Find every line containing the word "labels" in the records below; report only how many there are.

DATASET RECORDS: Begin

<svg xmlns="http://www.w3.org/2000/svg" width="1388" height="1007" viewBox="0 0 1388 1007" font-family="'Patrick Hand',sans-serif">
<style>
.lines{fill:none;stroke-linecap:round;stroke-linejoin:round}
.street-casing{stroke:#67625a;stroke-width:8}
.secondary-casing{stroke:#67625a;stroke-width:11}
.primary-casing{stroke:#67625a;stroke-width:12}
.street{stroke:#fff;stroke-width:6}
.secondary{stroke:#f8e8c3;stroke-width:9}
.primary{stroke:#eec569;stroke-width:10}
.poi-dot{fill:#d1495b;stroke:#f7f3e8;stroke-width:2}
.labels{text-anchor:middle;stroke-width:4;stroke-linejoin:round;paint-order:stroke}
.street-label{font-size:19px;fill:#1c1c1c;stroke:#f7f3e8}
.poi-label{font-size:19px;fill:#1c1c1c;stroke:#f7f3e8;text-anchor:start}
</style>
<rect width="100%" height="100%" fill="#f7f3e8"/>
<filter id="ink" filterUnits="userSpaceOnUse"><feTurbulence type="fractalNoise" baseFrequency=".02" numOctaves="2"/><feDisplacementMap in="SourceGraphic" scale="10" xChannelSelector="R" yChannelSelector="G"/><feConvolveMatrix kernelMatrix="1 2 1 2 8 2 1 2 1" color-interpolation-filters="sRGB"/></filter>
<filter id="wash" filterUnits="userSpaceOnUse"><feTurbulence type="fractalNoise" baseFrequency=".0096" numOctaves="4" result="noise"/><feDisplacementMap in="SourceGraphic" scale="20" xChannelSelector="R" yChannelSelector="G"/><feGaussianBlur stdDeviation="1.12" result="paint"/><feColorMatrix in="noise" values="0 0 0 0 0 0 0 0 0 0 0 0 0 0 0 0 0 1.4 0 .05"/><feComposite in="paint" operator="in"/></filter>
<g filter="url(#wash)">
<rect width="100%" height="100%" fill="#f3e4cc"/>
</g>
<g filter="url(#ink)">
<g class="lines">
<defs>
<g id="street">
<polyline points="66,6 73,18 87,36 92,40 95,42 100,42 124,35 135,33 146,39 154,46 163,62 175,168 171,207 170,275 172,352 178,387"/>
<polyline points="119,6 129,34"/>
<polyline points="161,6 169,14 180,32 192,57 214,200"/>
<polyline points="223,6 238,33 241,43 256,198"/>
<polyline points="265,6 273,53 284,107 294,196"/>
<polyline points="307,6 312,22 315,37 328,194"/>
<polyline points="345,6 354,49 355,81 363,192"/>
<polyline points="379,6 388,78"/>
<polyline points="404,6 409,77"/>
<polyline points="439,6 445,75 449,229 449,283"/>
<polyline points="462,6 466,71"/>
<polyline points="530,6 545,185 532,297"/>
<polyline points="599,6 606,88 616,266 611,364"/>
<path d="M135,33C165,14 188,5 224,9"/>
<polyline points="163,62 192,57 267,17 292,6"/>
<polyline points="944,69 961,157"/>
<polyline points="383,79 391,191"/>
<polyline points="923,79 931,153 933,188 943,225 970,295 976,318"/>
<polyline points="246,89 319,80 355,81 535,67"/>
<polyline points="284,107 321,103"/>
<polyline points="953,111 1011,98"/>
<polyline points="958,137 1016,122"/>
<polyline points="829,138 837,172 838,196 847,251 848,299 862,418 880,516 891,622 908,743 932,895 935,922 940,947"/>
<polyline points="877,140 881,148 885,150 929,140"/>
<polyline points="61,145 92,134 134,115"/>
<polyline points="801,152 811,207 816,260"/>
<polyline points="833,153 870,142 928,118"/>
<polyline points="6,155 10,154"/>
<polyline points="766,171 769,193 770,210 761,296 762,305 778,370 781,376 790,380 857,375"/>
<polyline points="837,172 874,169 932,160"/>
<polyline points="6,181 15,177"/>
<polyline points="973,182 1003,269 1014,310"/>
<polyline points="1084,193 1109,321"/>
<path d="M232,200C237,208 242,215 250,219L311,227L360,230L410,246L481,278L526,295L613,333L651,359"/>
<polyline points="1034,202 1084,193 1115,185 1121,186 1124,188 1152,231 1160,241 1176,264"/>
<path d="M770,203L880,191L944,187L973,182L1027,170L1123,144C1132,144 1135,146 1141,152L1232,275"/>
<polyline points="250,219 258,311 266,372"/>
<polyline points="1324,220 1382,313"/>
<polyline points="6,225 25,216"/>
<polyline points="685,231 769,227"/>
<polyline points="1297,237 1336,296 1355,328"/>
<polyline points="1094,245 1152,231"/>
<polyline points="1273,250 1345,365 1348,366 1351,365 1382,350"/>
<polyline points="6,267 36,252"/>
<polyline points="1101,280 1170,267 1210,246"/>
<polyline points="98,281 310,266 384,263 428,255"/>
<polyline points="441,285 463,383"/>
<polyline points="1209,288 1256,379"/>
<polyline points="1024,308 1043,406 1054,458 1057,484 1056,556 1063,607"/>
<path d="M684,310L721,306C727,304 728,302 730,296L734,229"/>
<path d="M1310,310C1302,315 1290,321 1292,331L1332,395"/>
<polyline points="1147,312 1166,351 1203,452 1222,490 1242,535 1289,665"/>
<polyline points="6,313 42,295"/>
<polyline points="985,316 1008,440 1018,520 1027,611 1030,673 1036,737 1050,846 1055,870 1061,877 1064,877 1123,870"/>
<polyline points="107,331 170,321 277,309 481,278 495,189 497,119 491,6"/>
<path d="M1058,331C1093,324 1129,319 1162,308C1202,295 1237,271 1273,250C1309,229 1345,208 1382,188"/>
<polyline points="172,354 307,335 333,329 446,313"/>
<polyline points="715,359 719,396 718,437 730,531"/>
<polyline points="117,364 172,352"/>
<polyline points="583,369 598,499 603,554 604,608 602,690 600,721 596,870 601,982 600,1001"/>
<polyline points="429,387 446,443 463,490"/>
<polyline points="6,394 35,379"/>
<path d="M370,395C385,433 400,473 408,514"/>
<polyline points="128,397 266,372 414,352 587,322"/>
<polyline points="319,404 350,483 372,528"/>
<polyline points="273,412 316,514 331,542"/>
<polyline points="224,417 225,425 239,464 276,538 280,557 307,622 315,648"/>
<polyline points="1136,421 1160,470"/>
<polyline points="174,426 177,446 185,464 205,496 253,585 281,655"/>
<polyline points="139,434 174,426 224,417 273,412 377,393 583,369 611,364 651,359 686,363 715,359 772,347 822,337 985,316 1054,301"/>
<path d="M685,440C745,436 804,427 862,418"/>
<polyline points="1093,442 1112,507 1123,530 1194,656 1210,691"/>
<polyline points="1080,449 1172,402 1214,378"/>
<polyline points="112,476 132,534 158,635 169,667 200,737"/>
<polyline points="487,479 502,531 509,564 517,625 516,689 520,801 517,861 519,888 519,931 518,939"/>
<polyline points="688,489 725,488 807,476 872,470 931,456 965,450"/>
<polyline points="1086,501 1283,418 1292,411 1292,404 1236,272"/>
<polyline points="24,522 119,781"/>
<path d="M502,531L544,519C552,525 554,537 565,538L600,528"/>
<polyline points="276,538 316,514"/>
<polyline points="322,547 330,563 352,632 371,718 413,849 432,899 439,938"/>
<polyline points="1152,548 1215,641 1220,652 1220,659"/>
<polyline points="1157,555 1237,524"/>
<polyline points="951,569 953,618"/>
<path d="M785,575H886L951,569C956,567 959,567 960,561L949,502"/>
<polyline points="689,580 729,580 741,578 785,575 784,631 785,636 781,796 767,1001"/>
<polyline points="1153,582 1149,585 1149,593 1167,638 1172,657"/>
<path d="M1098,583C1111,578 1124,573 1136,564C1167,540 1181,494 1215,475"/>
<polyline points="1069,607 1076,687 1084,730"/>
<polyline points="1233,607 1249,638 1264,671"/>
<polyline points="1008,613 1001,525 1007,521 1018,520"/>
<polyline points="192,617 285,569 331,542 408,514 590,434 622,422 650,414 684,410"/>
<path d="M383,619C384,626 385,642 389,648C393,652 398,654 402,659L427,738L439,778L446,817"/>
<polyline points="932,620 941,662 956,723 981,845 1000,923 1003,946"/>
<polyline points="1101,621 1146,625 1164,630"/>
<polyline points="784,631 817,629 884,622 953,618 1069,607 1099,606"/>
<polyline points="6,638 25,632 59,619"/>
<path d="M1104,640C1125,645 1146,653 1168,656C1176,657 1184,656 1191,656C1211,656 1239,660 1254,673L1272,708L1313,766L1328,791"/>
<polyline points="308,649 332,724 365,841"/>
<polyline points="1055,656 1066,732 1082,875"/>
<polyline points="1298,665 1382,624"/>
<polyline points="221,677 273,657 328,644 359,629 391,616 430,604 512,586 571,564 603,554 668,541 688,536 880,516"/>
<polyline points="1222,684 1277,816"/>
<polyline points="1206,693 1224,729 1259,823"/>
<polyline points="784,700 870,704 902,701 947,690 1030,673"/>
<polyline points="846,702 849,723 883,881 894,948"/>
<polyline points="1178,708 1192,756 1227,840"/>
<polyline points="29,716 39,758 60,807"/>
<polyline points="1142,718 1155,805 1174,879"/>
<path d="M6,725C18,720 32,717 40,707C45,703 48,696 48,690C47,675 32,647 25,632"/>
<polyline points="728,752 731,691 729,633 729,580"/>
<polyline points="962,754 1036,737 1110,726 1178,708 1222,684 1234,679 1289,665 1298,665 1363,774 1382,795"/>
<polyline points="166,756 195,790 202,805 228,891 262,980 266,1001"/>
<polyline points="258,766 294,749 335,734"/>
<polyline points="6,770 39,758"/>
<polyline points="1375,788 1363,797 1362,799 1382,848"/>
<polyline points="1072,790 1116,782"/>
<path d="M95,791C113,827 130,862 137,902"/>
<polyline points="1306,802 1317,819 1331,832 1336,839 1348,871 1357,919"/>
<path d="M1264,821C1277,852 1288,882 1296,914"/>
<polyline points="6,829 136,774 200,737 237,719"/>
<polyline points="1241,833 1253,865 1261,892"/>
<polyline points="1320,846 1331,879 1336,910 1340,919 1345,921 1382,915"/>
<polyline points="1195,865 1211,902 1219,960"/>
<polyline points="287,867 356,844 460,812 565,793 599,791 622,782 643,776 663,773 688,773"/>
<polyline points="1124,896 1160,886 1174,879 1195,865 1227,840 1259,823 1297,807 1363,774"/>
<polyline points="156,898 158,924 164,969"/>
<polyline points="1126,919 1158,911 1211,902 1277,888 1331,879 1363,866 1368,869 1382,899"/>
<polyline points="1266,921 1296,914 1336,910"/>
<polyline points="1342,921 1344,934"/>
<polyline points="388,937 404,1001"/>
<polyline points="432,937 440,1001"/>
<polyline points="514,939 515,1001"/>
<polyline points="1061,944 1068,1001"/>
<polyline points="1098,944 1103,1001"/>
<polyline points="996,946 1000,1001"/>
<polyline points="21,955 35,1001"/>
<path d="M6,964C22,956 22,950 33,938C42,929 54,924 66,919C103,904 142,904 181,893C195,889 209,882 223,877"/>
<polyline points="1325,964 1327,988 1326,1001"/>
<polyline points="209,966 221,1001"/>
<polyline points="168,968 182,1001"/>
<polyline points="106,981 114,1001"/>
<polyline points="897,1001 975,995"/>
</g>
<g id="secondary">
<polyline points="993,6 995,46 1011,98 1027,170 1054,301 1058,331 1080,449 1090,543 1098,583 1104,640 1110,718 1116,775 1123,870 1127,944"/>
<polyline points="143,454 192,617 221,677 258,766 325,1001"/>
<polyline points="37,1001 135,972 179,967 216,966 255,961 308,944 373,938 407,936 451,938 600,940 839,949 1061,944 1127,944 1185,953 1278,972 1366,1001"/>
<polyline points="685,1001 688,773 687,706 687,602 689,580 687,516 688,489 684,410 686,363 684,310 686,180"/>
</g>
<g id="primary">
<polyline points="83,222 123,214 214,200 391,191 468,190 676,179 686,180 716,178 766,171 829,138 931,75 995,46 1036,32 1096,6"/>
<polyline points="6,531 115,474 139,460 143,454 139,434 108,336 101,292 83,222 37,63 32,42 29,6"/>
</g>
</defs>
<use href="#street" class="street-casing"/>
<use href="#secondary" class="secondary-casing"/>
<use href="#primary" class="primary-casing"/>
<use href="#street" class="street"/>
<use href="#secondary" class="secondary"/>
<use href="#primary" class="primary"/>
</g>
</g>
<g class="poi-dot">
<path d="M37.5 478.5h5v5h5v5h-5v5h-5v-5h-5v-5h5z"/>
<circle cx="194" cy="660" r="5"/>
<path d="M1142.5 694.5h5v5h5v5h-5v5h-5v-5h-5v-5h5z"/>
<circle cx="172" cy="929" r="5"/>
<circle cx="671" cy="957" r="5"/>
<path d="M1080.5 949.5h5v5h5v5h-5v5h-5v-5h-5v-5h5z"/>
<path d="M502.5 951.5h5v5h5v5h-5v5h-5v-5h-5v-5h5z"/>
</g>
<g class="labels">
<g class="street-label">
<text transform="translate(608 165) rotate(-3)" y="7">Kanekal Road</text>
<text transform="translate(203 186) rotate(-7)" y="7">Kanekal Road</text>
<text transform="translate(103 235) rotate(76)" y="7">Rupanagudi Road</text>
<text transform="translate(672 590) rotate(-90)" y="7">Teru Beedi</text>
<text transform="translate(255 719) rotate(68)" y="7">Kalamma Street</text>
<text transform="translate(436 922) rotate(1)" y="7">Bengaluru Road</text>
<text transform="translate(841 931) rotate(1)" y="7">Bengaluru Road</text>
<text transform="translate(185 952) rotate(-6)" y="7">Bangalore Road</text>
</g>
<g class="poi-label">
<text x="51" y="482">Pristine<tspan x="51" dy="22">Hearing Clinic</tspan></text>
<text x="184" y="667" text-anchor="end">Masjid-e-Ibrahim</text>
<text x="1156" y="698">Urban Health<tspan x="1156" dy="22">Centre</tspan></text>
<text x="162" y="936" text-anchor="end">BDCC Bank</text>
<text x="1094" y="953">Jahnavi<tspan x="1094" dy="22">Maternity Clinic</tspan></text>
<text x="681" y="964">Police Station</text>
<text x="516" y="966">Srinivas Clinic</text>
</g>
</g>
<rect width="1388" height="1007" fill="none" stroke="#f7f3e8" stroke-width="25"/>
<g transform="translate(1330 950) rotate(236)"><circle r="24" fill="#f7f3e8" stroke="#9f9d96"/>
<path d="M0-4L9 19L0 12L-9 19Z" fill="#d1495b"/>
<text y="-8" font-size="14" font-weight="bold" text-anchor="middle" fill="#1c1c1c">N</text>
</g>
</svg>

DATASET RECORDS: End

◆ **RESULT OF THE EXERCISE**: 2